Объективно складывающаяся ситуация говорит о том, что Россия, скорее всего, будет и далее поддерживать устремления И. Додона, руководствуясь принципом «остальные хуже» и «больше некого». При понимании сложности и непредсказуемости молдавской политической динамики, хотелось бы, чтобы заинтересованные российские структуры учитывали непостоянство как ключевую особенность политических и партийных деятелей Молдовы и их непредсказуемость.

В этом контексте чрезвычайно важно оценивать перспективы того или иного политика исходя из его реальных шагов, а не громких заявлений. Любые уступки по Приднестровью в интересах И. Додона в привязке к его избирательной кампании, а равно принуждение приднестровской стороны к каким-либо уступкам в пользу И. Додона выглядели бы неоправданным авансом политику, в активе которого не так много реальных пророссийских действий. Целесообразно также исходить из того, каковы будут реальные действия И. Додона уже после парламентских выборов.

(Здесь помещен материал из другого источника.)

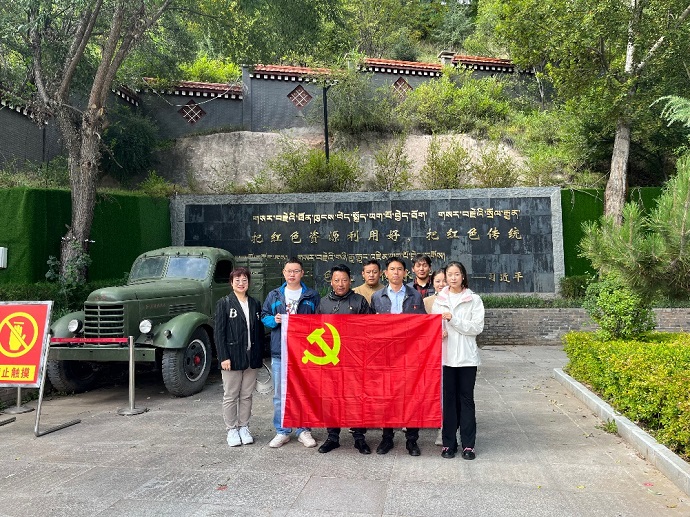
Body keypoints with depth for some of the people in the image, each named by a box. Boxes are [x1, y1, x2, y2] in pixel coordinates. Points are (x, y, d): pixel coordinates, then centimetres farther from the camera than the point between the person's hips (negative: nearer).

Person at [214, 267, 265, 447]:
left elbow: (260, 331, 11)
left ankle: (244, 427, 23)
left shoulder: (255, 304, 10)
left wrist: (260, 356, 7)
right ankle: (232, 430, 17)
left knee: (247, 395, 11)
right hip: (232, 357, -4)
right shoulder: (224, 303, -3)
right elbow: (219, 332, -7)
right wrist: (223, 357, -13)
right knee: (230, 396, 6)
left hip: (251, 358, 4)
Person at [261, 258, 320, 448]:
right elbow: (264, 316, 14)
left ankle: (304, 430, 20)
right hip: (279, 352, 1)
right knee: (280, 394, 6)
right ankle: (282, 432, 18)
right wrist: (273, 320, -7)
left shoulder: (312, 296, 5)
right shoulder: (274, 295, 10)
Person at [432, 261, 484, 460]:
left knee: (466, 399, 3)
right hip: (445, 356, 2)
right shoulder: (439, 300, 9)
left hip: (466, 356, -1)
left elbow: (477, 327, -6)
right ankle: (449, 443, 13)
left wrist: (453, 320, -13)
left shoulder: (474, 300, 2)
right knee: (448, 399, 5)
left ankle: (468, 444, 10)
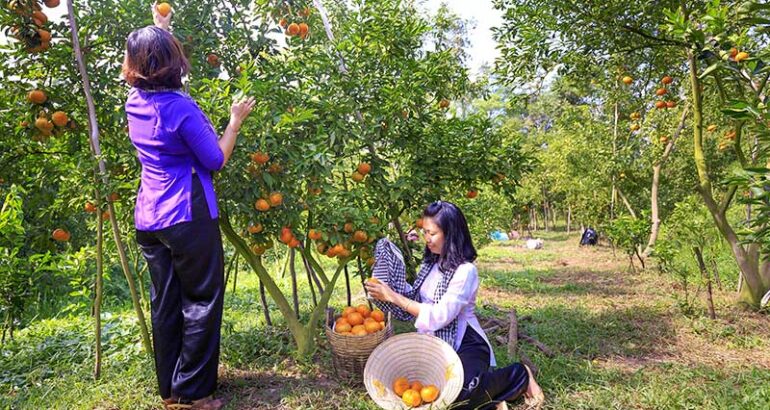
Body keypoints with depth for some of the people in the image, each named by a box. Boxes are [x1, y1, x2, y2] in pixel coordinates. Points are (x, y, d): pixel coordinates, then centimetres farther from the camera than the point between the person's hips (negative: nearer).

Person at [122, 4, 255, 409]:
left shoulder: (134, 101, 5)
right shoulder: (181, 108, -16)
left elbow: (146, 70, 28)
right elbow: (215, 160, -9)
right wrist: (235, 121, 1)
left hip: (148, 219, 8)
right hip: (187, 217, -7)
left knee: (165, 304, 15)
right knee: (201, 302, 5)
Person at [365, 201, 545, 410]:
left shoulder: (465, 270, -18)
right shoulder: (430, 263, 6)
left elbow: (439, 316, -25)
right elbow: (417, 300, 9)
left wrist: (394, 297, -25)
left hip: (466, 345, -6)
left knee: (461, 391, -33)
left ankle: (518, 375, -1)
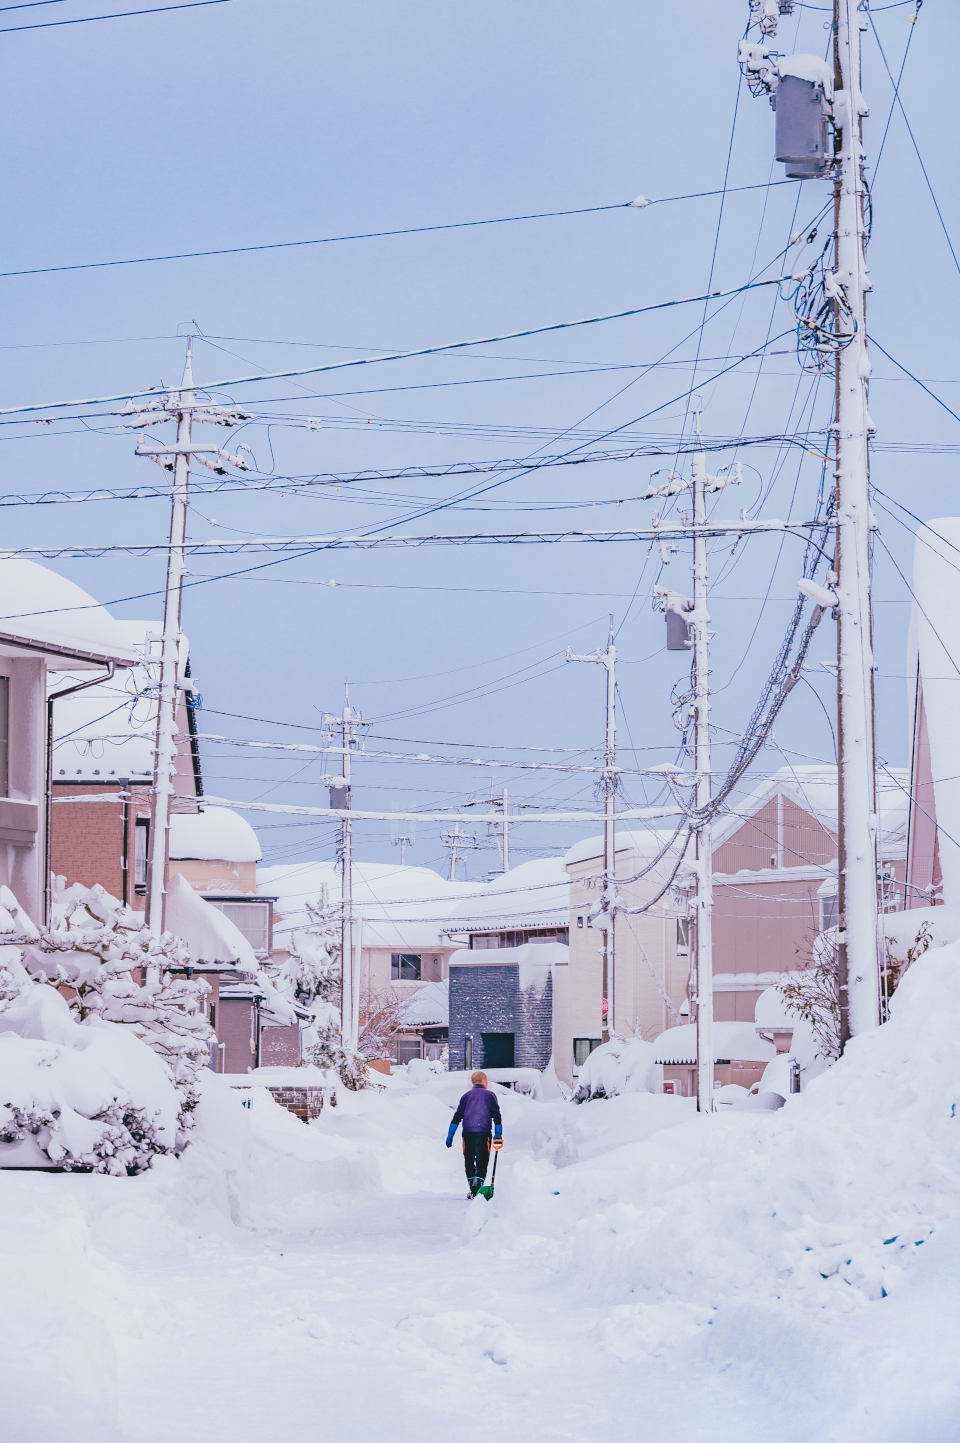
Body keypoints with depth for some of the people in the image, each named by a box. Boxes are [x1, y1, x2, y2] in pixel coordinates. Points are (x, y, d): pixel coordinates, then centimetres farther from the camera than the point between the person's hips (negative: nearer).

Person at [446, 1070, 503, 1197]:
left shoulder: (466, 1096, 13)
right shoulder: (490, 1095, 9)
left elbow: (457, 1117, 9)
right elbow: (497, 1116, 3)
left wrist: (450, 1136, 9)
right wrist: (498, 1135, 5)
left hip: (468, 1133, 2)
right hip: (484, 1132, -2)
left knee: (469, 1162, 10)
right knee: (482, 1161, -2)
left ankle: (473, 1191, 9)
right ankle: (478, 1186, -22)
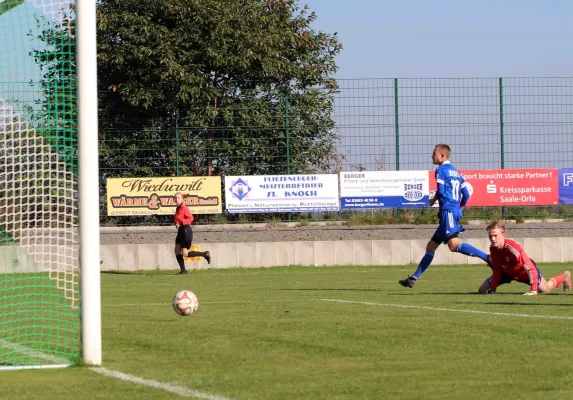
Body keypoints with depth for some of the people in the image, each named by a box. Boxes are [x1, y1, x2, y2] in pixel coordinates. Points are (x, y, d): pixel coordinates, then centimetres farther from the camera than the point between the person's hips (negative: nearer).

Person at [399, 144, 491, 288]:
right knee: (431, 246, 13)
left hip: (448, 211, -10)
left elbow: (441, 191, -11)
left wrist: (433, 200, 9)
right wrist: (460, 210, 31)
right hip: (456, 211, 10)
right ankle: (413, 278, 16)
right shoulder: (456, 172, 22)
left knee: (454, 245, -25)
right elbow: (466, 194, 20)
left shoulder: (441, 170, -2)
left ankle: (488, 258, -34)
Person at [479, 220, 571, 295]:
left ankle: (565, 276, 45)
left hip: (524, 272, -5)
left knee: (545, 289, 13)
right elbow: (497, 269, -7)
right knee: (482, 289, 3)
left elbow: (530, 268, -42)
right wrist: (492, 288, -11)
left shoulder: (512, 247, -43)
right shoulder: (492, 249, -24)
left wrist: (533, 290, -45)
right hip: (508, 272, 5)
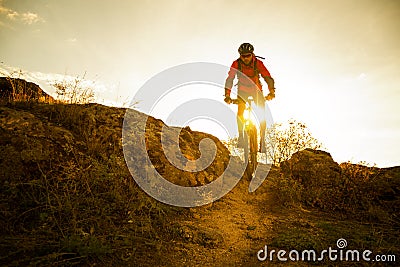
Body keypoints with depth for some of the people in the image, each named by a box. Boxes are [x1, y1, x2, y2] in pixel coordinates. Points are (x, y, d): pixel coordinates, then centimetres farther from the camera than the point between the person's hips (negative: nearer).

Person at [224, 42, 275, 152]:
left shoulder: (258, 63, -20)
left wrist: (271, 92, -38)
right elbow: (230, 79, -22)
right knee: (240, 111, -23)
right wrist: (227, 95, -33)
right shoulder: (236, 64, -19)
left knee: (262, 114, -11)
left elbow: (268, 78, -23)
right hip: (243, 90, 0)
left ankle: (262, 140, -1)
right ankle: (241, 136, -9)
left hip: (256, 90, 0)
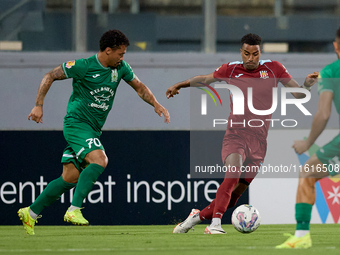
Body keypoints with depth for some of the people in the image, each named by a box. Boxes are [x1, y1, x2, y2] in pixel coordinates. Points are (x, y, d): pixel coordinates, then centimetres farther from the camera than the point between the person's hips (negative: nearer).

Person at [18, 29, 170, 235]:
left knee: (71, 178, 5)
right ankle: (74, 210, -30)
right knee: (99, 160, -28)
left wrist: (156, 104, 1)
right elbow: (50, 76, -8)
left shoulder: (120, 68, 4)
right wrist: (39, 106, -13)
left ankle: (31, 213, 16)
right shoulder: (83, 66, -14)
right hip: (76, 123, -7)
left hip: (93, 130, 7)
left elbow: (139, 87, 17)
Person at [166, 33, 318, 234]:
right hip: (235, 135, -1)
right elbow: (204, 79, 23)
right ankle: (215, 223, -34)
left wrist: (307, 84, -15)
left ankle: (198, 216, 19)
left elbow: (298, 93, 4)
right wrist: (181, 85, 17)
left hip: (258, 141, 1)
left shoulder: (273, 69, 5)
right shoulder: (231, 70, 6)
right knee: (233, 172, -31)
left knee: (234, 195, 0)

Для России важно (вос)создать реальную систему влияния на ситуацию в Молдавии вне зависимости от того, кто будет находиться у власти, избегая при этом ослабления собственных и приднестровских позиций. К таким шагам можно отнести более активную деятельность российских НКО и дискуссионных площадок в Молдове; создание зеркальной системы для экспорта молдавских грузов в Россию: если приднестровские грузы для экспорта в ЕС оформляются Молдавией, то было бы логично, если бы молдавские экспортные грузы в Россию оформлялись бы приднестровскими властями; создание эффективной системы мониторинга исполнения предвыборных обещаний партиями, претендующими на статус «пророссийских»; создание предпосылок для более активной интеграции молдавского бизнеса с российскими (евразийскими) рынками и т.д.

Ситуативные уступки Москвы, в том числе по Приднестровью, будут чреваты лишь дальнейшим ослаблением позиций России в регионе и повторением уже апробированных сценариев, аналогичных провалу «Меморандума Козака» в 2003 г. Остается надеяться, что грабли не будут являться постоянно действующим политическим механизмом для внешней политики Москвы.